Stored entries
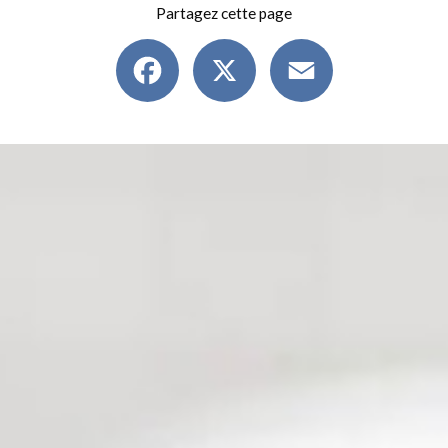
Partagez cette page
Facebook
X
Email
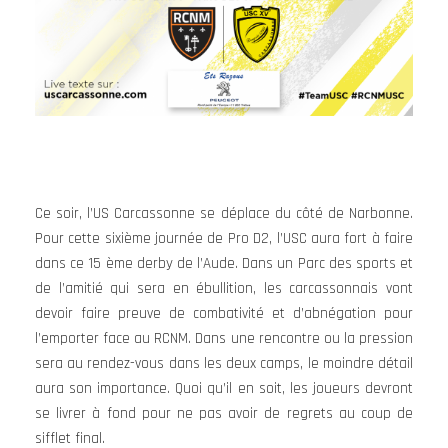
Ce soir, l’US Carcassonne se déplace du côté de Narbonne.
Pour cette sixième journée de Pro D2, l’USC aura fort à faire
dans ce 15 ème derby de l’Aude. Dans un Parc des sports et
de l’amitié qui sera en ébullition, les carcassonnais vont
devoir faire preuve de combativité et d’abnégation pour
l’emporter face au RCNM. Dans une rencontre ou la pression
sera au rendez-vous dans les deux camps, le moindre détail
aura son importance. Quoi qu’il en soit, les joueurs devront
se livrer à fond pour ne pas avoir de regrets au coup de
sifflet final.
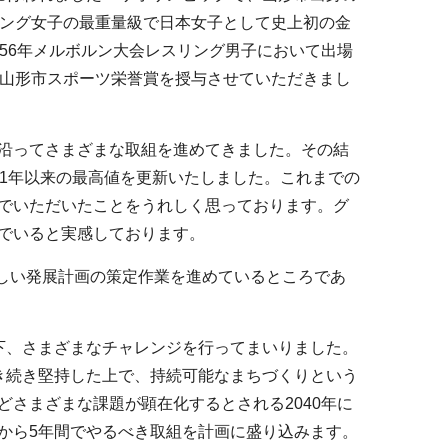
リング女子の最重量級で日本女子として史上初の金
56年メルボルン大会レスリング男子において出場
、山形市スポーツ栄誉賞を授与させていただきまし
沿ってさまざまな取組を進めてきました。その結
21年以来の最高値を更新いたしました。これまでの
でいただいたことをうれしく思っております。グ
でいると実感しております。
新しい発展計画の策定作業を進めているところであ
下、さまざまなチャレンジを行ってまいりました。
き続き堅持した上で、持続可能なまちづくりという
さまざまな課題が顕在化するとされる2040年に
から5年間でやるべき取組を計画に盛り込みます。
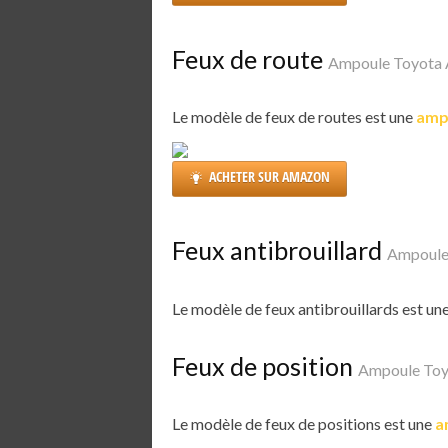
Feux de route
Ampoule Toyota 
Le modèle de feux de routes est une
amp
ACHETER SUR AMAZON
Feux antibrouillard
Ampoule
Le modèle de feux antibrouillards est un
Feux de position
Ampoule Toy
Le modèle de feux de positions est une
a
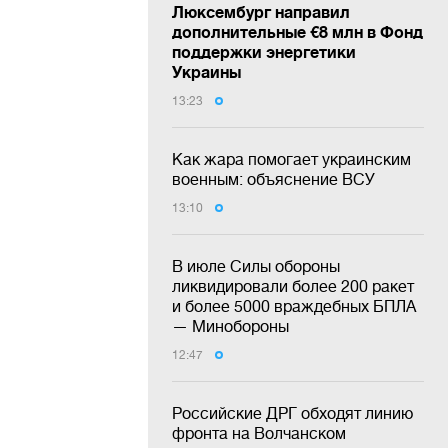
Люксембург направил
дополнительные €8 млн в Фонд
поддержки энергетики
Украины
13:23
Как жара помогает украинским
военным: объяснение ВСУ
13:10
В июле Силы обороны
ликвидировали более 200 ракет
и более 5000 враждебных БПЛА
— Минобороны
12:47
Российские ДРГ обходят линию
фронта на Волчанском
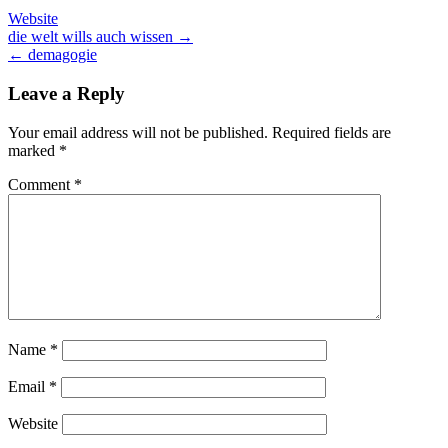
Website
Post
die welt wills auch wissen →
← demagogie
navigation
Leave a Reply
Your email address will not be published.
Required fields are
marked
*
Comment
*
Name
*
Email
*
Website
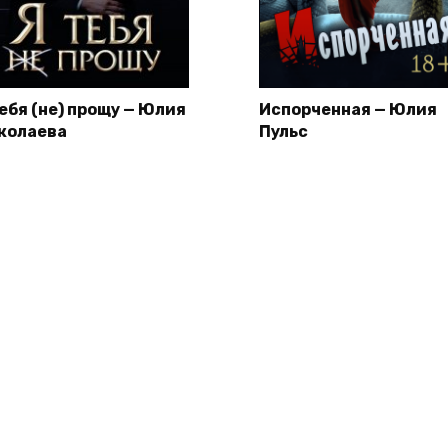
тебя (не) прощу — Юлия
Испорченная — Юлия
колаева
Пульс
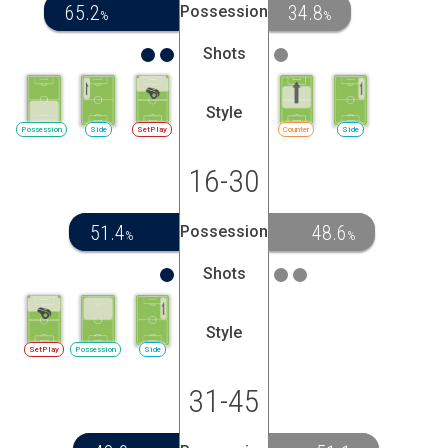
65.2
34.8
Possession
%
%
Shots
Style
Possession
Side
SetPlay
Counter
Side
16-30
51.4
48.6
Possession
%
%
Shots
Style
SetPlay
Possession
Side
31-45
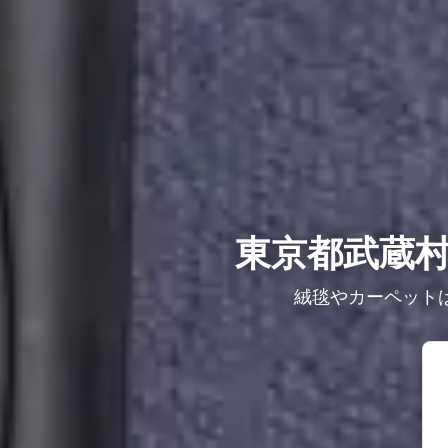
東京都武蔵
絨毯やカーペット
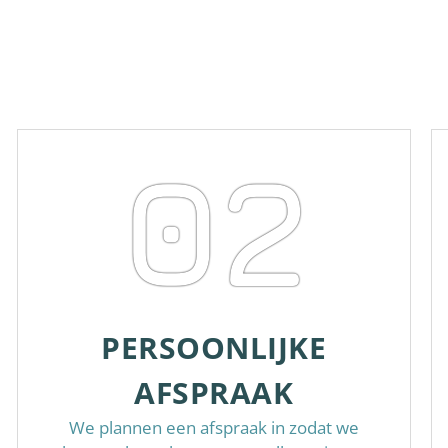
02
PERSOONLIJKE
AFSPRAAK
We plannen een afspraak in zodat we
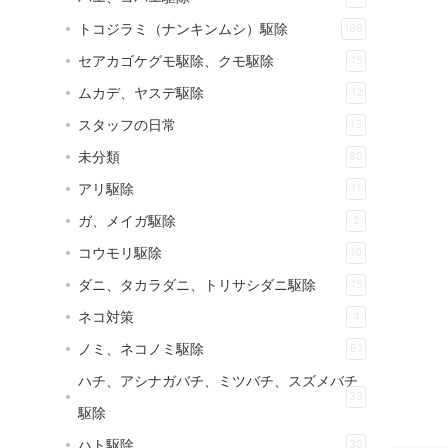
トコジラミ（ナンキンムシ）駆除
168
セアカゴケグモ駆除、クモ駆除
15
ムカデ、ヤスデ駆除
12
スタッフの日常
13
未分類
80
アリ駆除
11
ガ、メイガ駆除
2
コウモリ駆除
10
ダニ、タカラダニ、トリサシダニ駆除
15
ネコ対策
4
ノミ、ネコノミ駆除
62
ハチ、アシナガバチ、ミツバチ、スズメバチ
33
駆除
ハト駆除
30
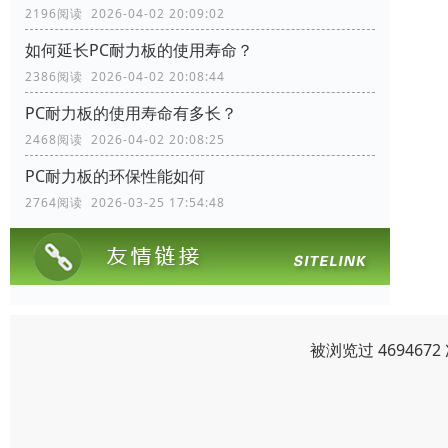
2196阅读 2026-04-02 20:09:02
如何延长PC耐力板的使用寿命？
2386阅读 2026-04-02 20:08:44
PC耐力板的使用寿命有多长？
2468阅读 2026-04-02 20:08:25
PC耐力板的环保性能如何
2764阅读 2026-03-25 17:54:48
被浏览过 46946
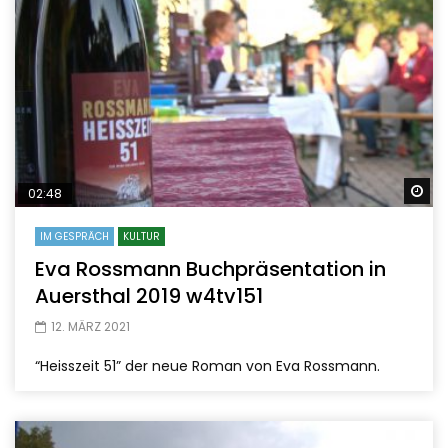
Sp
02:48
IM GESPRÄCH
KULTUR
Eva Rossmann Buchpräsentation in
Auersthal 2019 w4tv151
12. MÄRZ 2021
“Heisszeit 51” der neue Roman von Eva Rossmann.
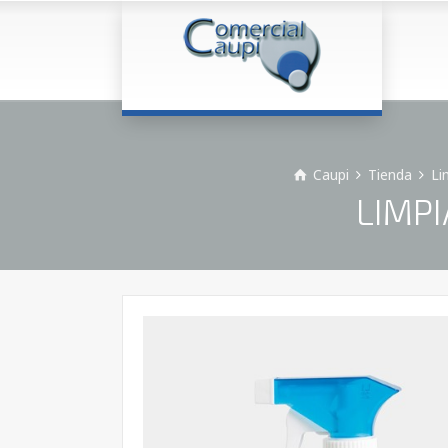
Caupi
Tienda
Li
LIMPI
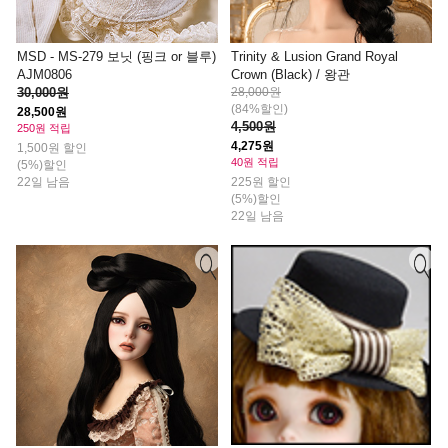
MSD - MS-279 보닛 (핑크 or 블루)
Trinity & Lusion Grand Royal
AJM0806
Crown (Black) / 왕관
30,000원
28,000원
(84%할인)
28,500원
4,500원
250원 적립
4,275원
1,500원 할인
40원 적립
(5%)할인
22일 남음
225원 할인
(5%)할인
22일 남음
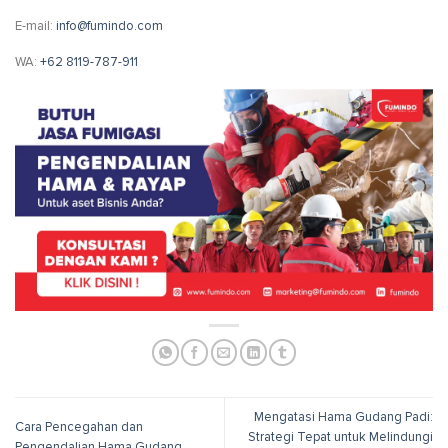
E-mail:
info@fumindo.com
WA:
+62 8119-787-911
Mengatasi Hama Gudang Padi:
Cara Pencegahan dan
Strategi Tepat untuk Melindungi
Pengendalian Hama Gudang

(What you are asked to do) Pull out every line in the items above that contains the word "Hama", and copy each of those lines in full.

(Expected output)
Mengatasi Hama Gudang Padi:
Pengendalian Hama Gudang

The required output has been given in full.